-- Opening Marker --
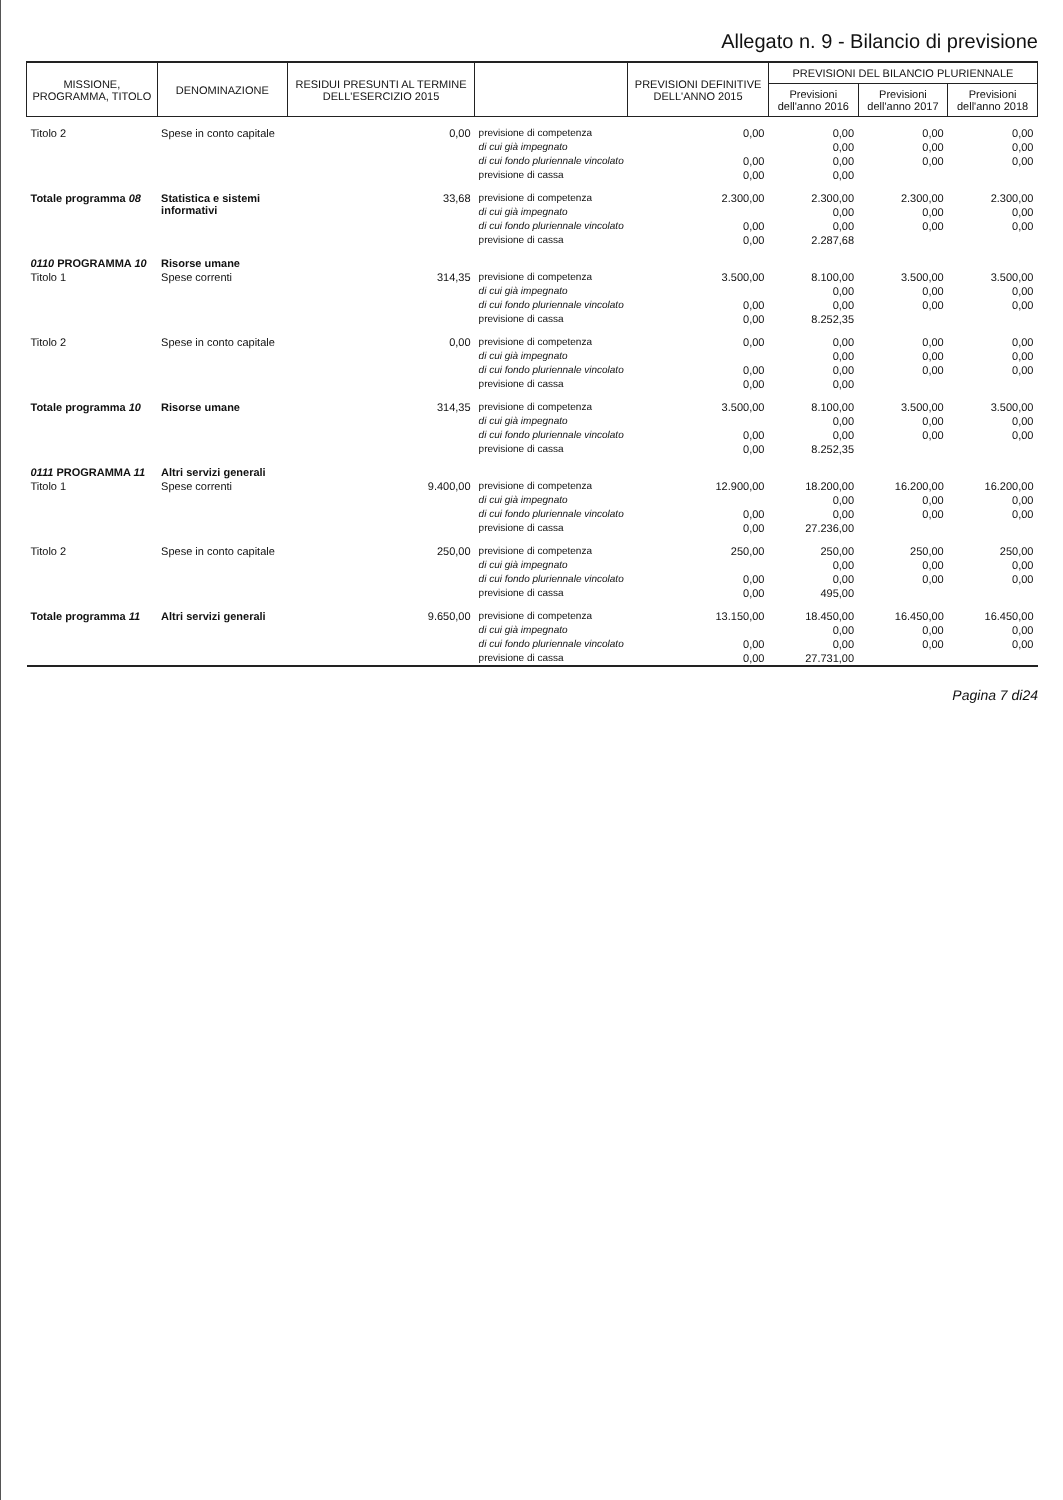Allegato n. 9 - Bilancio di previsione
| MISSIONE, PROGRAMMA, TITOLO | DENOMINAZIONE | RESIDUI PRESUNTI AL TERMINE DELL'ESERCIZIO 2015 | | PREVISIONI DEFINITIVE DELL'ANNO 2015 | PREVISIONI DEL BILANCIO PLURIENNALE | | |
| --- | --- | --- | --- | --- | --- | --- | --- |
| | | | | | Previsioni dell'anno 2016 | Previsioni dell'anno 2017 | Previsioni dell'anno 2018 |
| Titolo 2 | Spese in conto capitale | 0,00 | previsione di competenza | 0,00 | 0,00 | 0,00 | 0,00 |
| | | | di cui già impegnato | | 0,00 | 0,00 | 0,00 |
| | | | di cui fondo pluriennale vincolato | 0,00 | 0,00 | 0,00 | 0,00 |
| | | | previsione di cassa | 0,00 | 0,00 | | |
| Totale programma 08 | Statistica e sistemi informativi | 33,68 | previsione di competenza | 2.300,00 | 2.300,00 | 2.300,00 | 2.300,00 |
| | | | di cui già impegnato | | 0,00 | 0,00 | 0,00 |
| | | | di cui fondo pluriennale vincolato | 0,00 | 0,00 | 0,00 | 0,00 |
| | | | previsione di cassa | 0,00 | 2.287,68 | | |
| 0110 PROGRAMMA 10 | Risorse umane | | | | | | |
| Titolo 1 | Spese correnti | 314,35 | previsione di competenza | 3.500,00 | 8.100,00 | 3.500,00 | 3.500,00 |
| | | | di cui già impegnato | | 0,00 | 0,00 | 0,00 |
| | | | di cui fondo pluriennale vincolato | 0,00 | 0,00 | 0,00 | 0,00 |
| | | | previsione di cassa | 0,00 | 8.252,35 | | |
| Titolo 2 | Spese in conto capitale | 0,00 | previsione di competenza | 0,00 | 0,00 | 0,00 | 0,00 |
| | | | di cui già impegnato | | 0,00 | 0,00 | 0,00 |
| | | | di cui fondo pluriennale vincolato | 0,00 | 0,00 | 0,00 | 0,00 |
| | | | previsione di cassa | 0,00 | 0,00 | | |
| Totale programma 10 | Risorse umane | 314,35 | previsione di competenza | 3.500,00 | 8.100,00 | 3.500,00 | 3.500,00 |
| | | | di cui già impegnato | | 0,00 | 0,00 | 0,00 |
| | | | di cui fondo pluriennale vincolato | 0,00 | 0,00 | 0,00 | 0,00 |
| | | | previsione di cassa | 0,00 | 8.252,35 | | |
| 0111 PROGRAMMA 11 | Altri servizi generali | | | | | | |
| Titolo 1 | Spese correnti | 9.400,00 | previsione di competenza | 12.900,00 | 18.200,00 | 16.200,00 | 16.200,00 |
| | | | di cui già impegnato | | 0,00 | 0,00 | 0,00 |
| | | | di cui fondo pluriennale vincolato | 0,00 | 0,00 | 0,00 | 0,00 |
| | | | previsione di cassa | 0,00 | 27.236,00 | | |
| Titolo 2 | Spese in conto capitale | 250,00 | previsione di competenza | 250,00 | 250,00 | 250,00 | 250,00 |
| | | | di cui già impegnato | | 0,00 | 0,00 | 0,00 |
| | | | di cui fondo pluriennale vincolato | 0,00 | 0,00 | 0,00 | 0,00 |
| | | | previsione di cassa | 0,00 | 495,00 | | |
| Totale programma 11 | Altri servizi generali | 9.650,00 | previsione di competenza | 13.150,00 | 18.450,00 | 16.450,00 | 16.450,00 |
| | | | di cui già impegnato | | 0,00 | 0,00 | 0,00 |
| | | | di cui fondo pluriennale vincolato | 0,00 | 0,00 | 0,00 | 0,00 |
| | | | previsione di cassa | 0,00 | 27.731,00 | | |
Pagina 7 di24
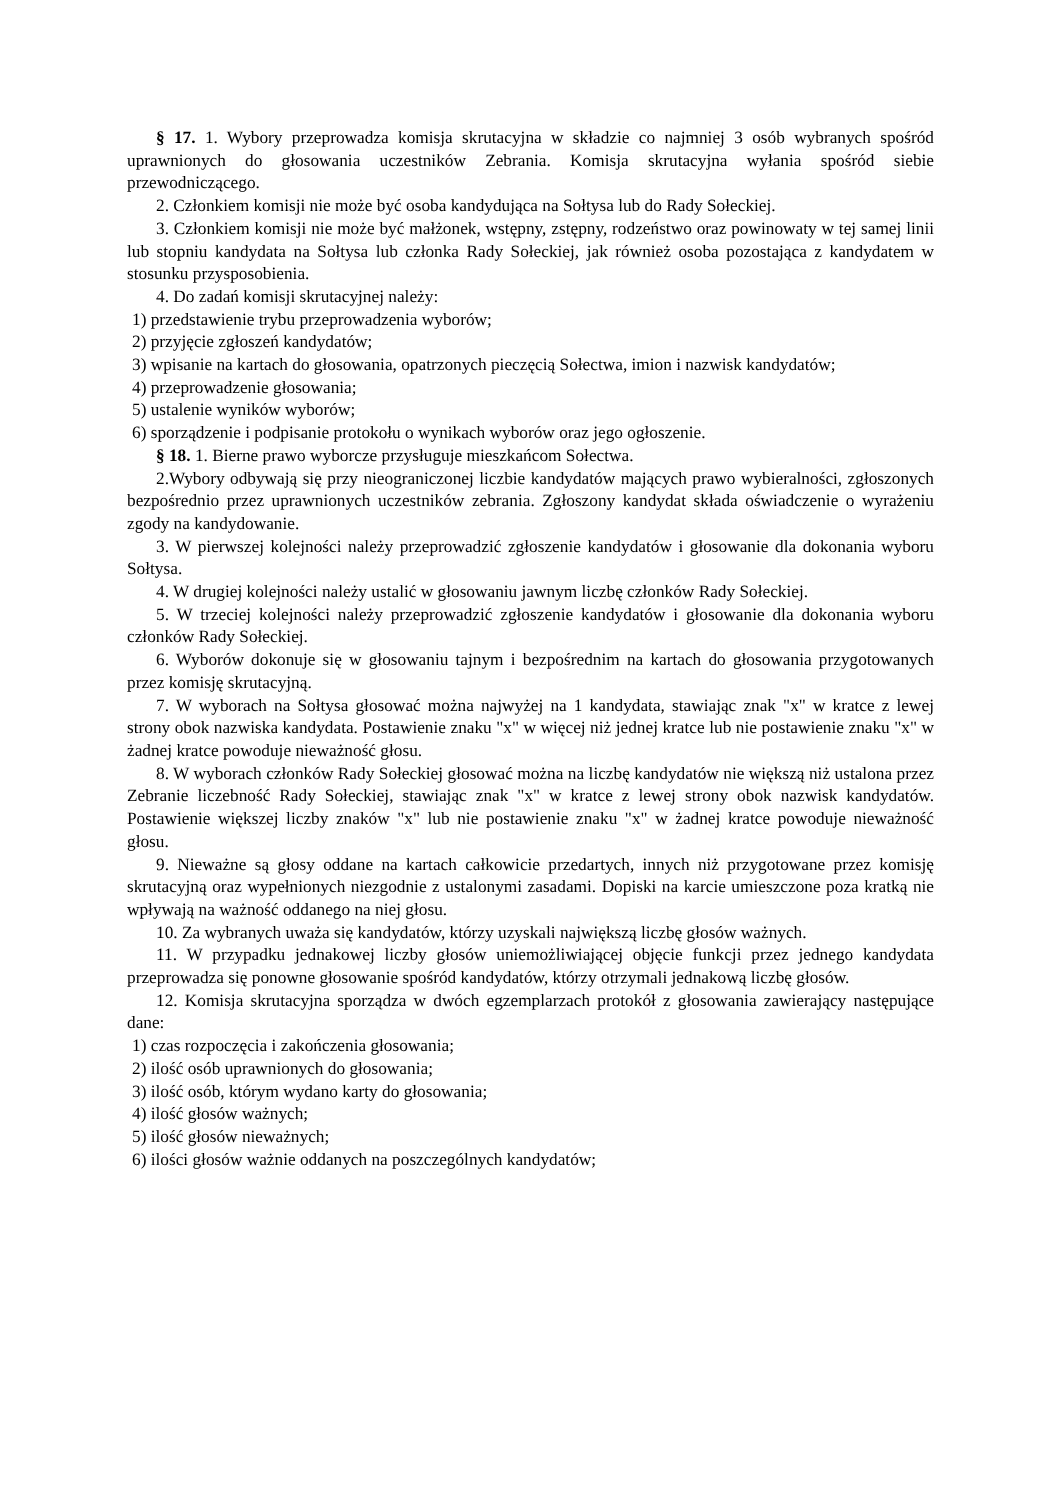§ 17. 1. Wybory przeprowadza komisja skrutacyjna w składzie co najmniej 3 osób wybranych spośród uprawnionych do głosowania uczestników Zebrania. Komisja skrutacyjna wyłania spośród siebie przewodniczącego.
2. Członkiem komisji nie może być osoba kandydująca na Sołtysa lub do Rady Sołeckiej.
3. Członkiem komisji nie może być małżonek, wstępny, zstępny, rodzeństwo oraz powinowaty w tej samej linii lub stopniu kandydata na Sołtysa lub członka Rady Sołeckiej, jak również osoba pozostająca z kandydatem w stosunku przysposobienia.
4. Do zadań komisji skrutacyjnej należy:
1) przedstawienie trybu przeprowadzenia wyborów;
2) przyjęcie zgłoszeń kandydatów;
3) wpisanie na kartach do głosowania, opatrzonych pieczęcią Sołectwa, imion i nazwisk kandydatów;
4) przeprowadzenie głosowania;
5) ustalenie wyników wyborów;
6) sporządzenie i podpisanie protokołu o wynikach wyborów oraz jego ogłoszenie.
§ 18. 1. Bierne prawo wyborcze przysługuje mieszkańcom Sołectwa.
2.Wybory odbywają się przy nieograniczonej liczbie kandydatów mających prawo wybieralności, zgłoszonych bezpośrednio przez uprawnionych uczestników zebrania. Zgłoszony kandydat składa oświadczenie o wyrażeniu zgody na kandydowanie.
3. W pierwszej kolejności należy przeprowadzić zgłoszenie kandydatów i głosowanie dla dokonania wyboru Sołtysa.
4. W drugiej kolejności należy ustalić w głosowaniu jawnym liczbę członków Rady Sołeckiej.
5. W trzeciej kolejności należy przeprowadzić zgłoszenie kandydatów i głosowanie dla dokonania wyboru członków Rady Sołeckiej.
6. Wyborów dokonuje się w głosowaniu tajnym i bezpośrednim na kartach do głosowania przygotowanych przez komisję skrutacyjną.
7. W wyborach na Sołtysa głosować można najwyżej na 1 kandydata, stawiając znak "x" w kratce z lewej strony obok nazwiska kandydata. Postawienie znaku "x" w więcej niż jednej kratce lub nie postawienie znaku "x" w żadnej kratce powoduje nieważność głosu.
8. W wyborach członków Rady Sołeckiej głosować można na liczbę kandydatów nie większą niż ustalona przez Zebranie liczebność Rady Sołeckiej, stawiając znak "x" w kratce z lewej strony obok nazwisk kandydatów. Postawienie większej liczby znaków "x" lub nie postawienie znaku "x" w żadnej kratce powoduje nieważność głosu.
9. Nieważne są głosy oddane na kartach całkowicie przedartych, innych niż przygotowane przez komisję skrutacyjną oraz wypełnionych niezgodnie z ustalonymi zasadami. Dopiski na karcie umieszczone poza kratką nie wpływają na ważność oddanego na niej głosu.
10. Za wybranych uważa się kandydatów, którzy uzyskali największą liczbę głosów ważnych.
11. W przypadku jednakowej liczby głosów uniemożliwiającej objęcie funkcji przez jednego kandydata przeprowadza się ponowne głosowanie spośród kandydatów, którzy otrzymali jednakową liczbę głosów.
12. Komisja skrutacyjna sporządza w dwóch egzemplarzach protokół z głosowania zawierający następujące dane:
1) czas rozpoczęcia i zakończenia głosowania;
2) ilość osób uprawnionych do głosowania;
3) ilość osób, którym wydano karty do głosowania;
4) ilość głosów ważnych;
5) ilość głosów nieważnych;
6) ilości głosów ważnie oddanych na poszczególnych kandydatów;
-- Closing Marker --
**Action item**
The expected output is exactly the lines of the listing above between the line holding "2) przyjęcie zgłoszeń kandydatów;" and the line holding "6) sporządzenie i", inclusive.

**Reply**
2) przyjęcie zgłoszeń kandydatów;
3) wpisanie na kartach do głosowania, opatrzonych pieczęcią Sołectwa, imion i nazwisk kandydatów;
4) przeprowadzenie głosowania;
5) ustalenie wyników wyborów;
6) sporządzenie i podpisanie protokołu o wynikach wyborów oraz jego ogłoszenie.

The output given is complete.